WHAT THE EXERCISE ASKS:
Among the entries below, one stretch runs from the line that contains "table_cell [151, 194, 161, 290]" through the line that contains "table_cell [544, 413, 555, 533]". Repeat that stretch exactly, ends included, and only that.

Document structure recognition data
============================================================

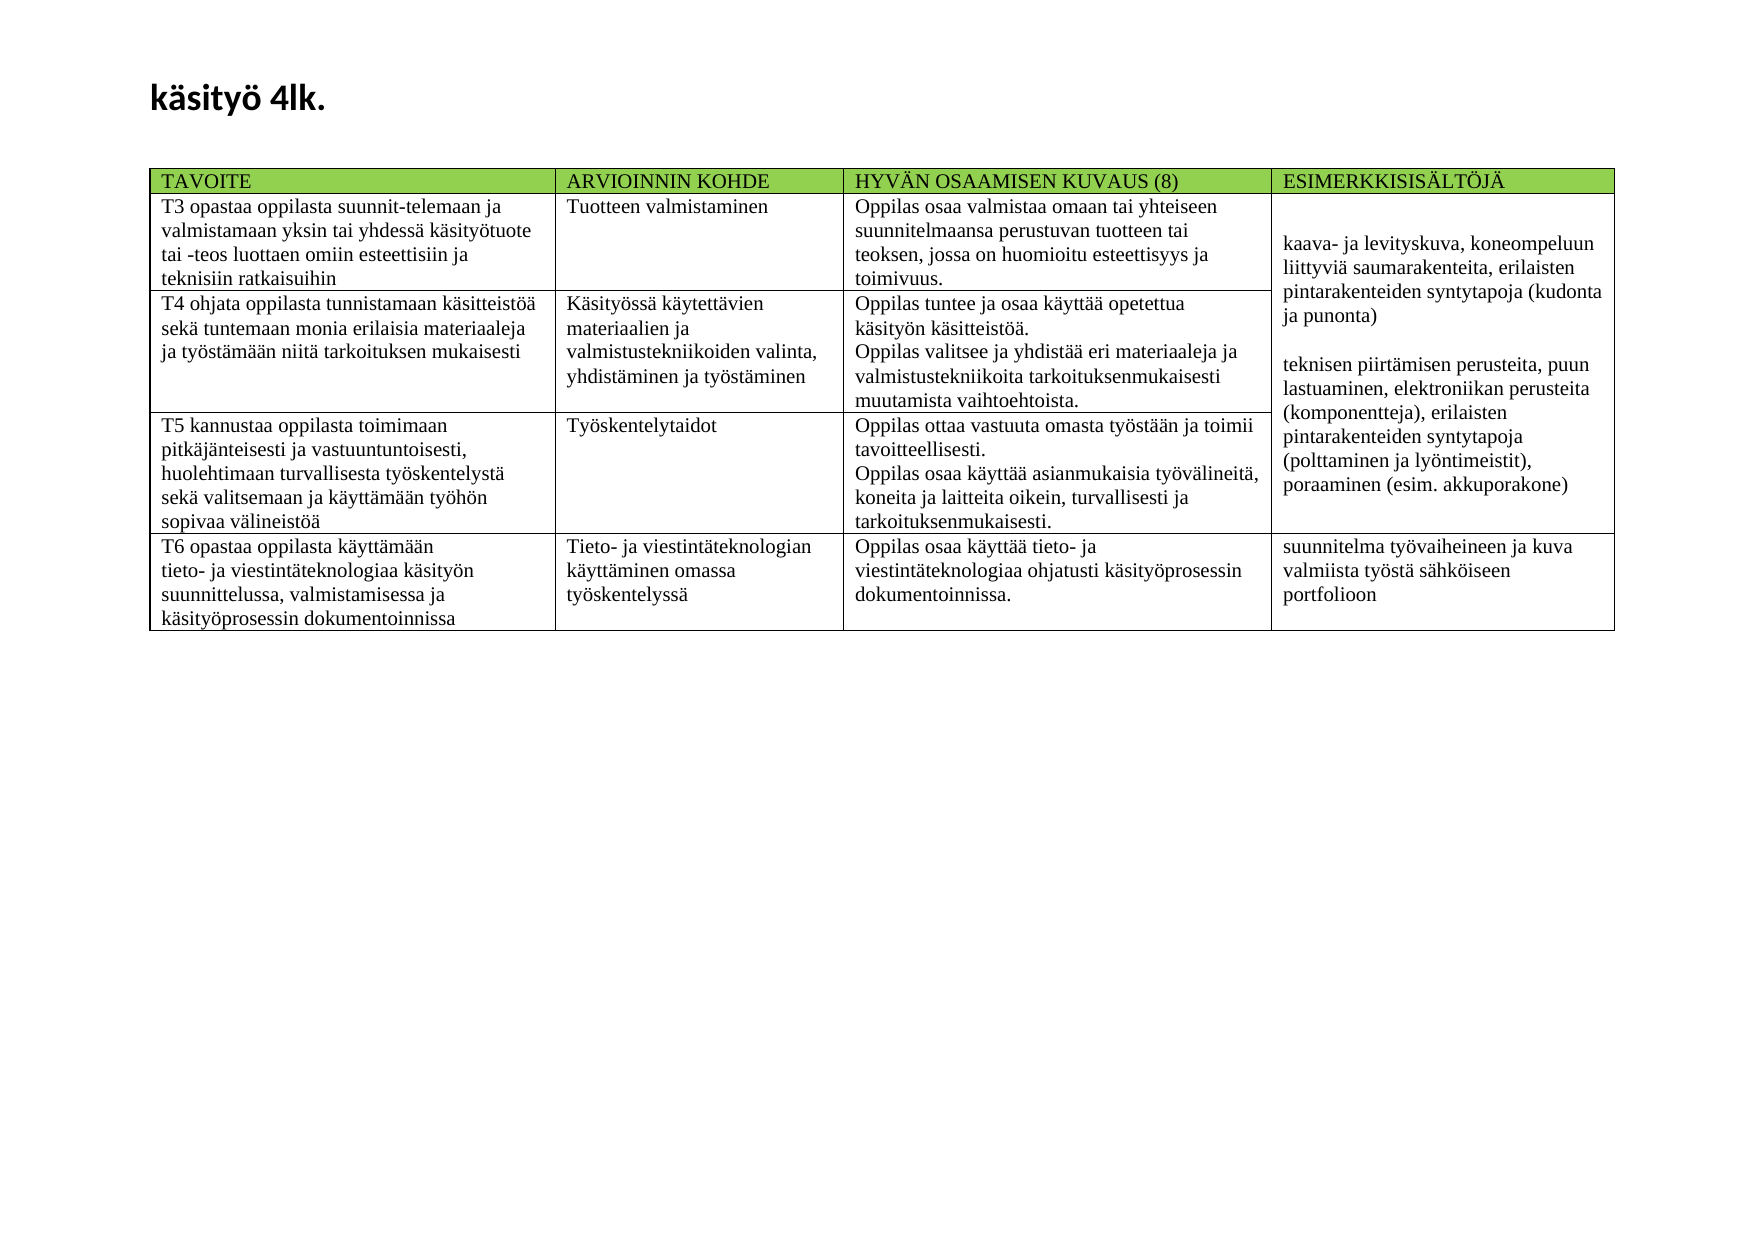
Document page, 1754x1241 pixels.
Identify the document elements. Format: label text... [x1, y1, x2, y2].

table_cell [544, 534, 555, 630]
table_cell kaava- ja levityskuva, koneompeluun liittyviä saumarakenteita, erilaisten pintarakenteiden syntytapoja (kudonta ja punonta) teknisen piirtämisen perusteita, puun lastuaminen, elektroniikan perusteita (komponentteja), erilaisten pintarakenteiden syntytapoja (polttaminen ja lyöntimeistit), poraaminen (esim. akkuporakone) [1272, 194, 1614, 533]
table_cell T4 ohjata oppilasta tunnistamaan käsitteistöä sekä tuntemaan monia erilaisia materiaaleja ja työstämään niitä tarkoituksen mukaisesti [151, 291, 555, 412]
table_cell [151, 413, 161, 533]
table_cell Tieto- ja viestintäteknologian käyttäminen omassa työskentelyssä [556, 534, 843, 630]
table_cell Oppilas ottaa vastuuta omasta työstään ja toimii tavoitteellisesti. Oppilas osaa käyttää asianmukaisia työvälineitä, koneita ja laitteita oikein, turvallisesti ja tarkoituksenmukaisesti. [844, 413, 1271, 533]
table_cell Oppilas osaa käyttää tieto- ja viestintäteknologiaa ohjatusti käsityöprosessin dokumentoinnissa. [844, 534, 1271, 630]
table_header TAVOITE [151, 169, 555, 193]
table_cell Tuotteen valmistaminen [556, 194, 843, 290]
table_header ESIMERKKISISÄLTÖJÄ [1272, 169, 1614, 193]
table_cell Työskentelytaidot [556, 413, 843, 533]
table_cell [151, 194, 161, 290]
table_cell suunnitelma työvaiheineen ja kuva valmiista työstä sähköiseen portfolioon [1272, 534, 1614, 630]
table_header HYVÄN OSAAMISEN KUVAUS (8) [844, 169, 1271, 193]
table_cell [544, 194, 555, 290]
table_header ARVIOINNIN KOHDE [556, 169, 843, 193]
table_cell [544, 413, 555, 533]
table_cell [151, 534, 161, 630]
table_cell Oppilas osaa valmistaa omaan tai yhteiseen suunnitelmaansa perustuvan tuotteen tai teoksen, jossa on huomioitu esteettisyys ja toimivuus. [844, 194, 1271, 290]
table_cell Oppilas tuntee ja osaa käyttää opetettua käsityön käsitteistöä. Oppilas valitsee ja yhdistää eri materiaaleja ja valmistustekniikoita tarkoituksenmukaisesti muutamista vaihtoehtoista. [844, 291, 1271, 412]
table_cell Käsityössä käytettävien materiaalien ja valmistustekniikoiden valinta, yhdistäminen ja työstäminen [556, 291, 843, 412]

============================================================

ANSWER SECTION:
table_cell [151, 194, 161, 290]
table_cell suunnitelma työvaiheineen ja kuva valmiista työstä sähköiseen portfolioon [1272, 534, 1614, 630]
table_header HYVÄN OSAAMISEN KUVAUS (8) [844, 169, 1271, 193]
table_cell [544, 194, 555, 290]
table_header ARVIOINNIN KOHDE [556, 169, 843, 193]
table_cell [544, 413, 555, 533]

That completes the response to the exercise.